What this exercise asks:
**a)** Using the listening-session notes, decide whether each statement agrees with them, answering yes or no and quoting the words that settle it: (i) The session ended with decisions about the meeting's future. (ii) Kim had no religious background before coming to DFM. (iii) David kept a journal while working on Mt. Washington.
**b)** Reproduce word for word the stretch of the listening-session notes from "Leslie: Everyone has" through "more multigenerational events.".

Text passage:
- - - -

On October 30, 2022, Durham Friends Meeting held a facilitated listening session to consider how we have felt after five years of being a pastorless meeting. In the first half of the session we reflected on what brought each of us to DFM and what keeps us coming back; in the second half, what we see for DFM moving forward. No decisions were made. Ministry & Counsel will consider the thoughts expressed today and report back. — Renee Cote
Comments are paraphrased.
Leslie: Everyone has a story. I attended a church supper at a vital Presbyterian church, whose mission is motivated by Matthew 25 and which has effective outreach. I encountered a woman who told me she came to DFM in the 80s, single and pregnant, and how much she appreciated our support. Her beliefs aren’t necessarily my beliefs but we were there for her.
Linda: I knew I was a Quaker from attending other meetings. I came to DFM and heard a sermon by Ralph Greene. I was not used to programmed meeting and found it a little disappointing. But I felt the spiritual community and it was a good place to bring my children. I keep coming for the sense of spiritual community. I would like more multigenerational events.
Kim: I came to DFM for the wonderful dinners. It was close by and my kids could meet persons of all ages in a relaxed setting. I kept coming because the community felt genuine. I had no religious background or training. I have learned a lot and received much support.
David: I was raised an evangelical Baptist. I studied Quaker writers in college. I then went to an Episcopal church and I liked the quiet. I was confirmed but began to have doubts about the theatrical aspects of the service. I kept a journal 50 years ago while working on Mt. Washington and wrote that inside I felt like a Quaker. I felt affirmed by my contact with Clarabel although I continued as an Episcopalian until six or seven years ago. Friends have meant so much and I feel like DFM is the best of both worlds (programmed/unprogrammed). I feel that the Quaker ladies in the walls are still speaking to us. Jonathan Vogel-Bourne affirmed that I have always been a Quaker and said, “Welcome home.”

- - - -

Short-answer chart tasks:

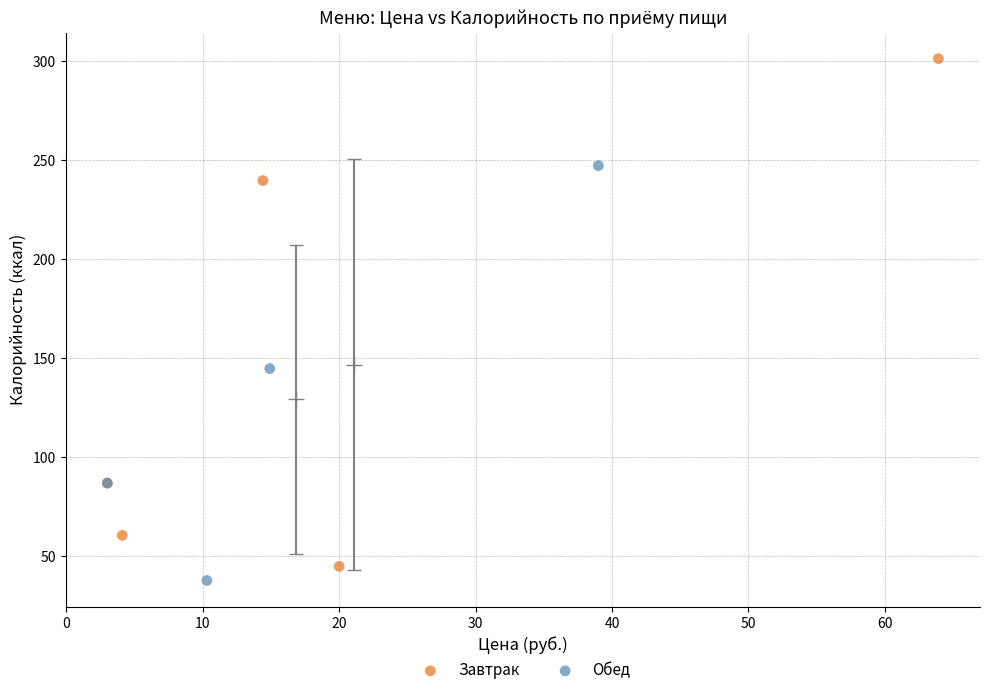

Which series contains the highest Y value?

Завтрак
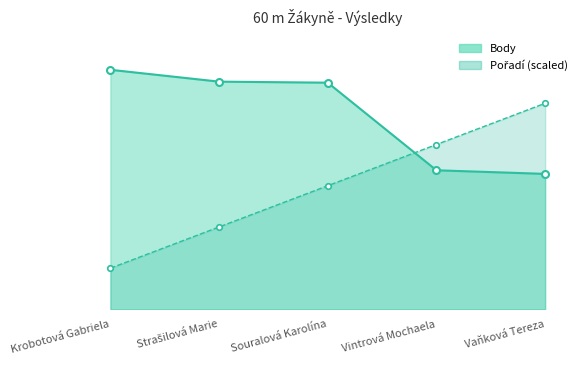

What is the difference between the maximum and minimum values in the Body series?

202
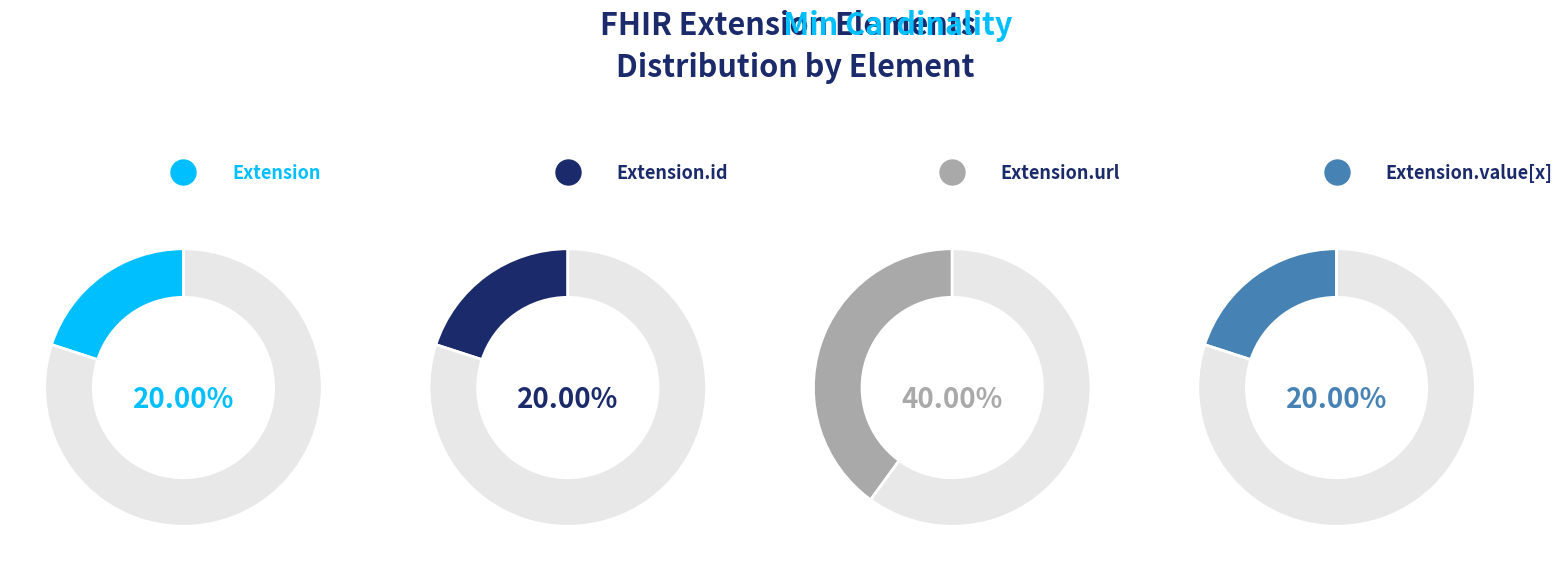

The Extension.value[x] slice represents 11% of the pie. True or false?

False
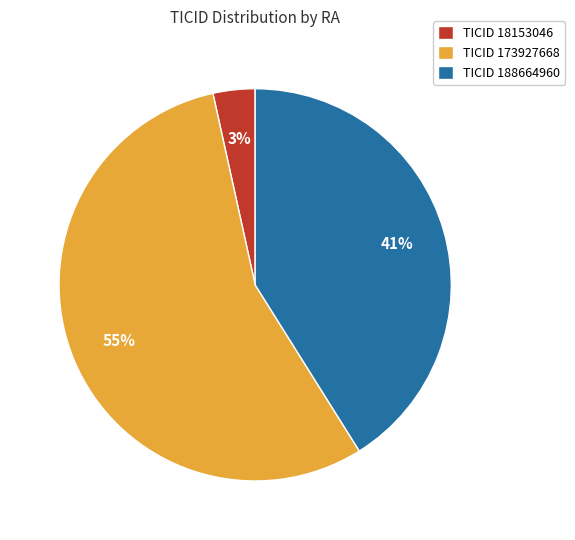

Which category has the smallest portion of the pie?

TICID 18153046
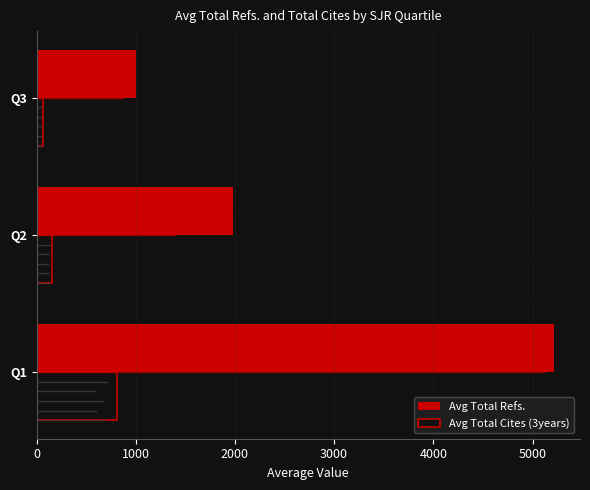

What is the greatest value displayed?

5218.0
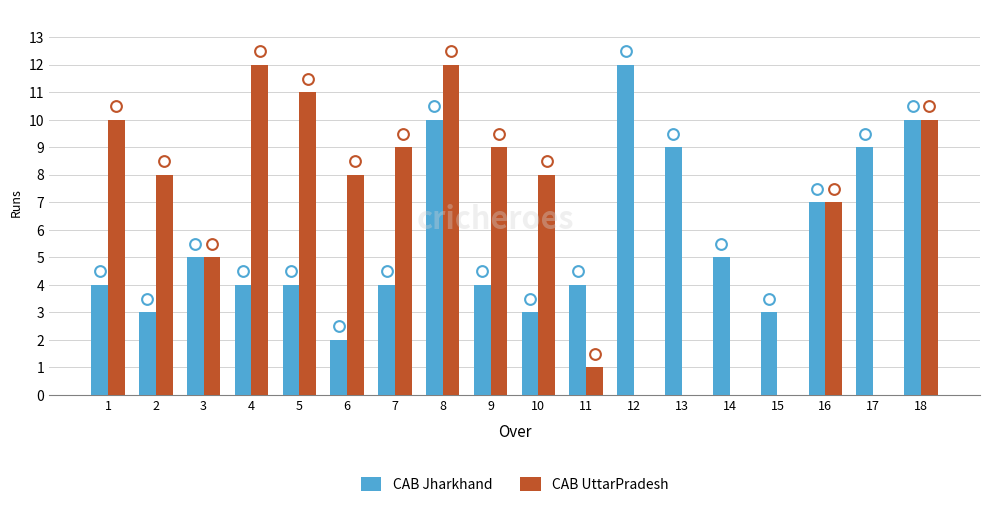

What is the total value across all series at 1?

14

- - - -

Set of answers:
**a)**
(i) No: "No decisions were made."
(ii) Yes: "I had no religious background or training."
(iii) Yes: "I kept a journal 50 years ago while working on Mt. Washington"

**b)**
Leslie: Everyone has a story. I attended a church supper at a vital Presbyterian church, whose mission is motivated by Matthew 25 and which has effective outreach. I encountered a woman who told me she came to DFM in the 80s, single and pregnant, and how much she appreciated our support. Her beliefs aren’t necessarily my beliefs but we were there for her.
Linda: I knew I was a Quaker from attending other meetings. I came to DFM and heard a sermon by Ralph Greene. I was not used to programmed meeting and found it a little disappointing. But I felt the spiritual community and it was a good place to bring my children. I keep coming for the sense of spiritual community. I would like more multigenerational events.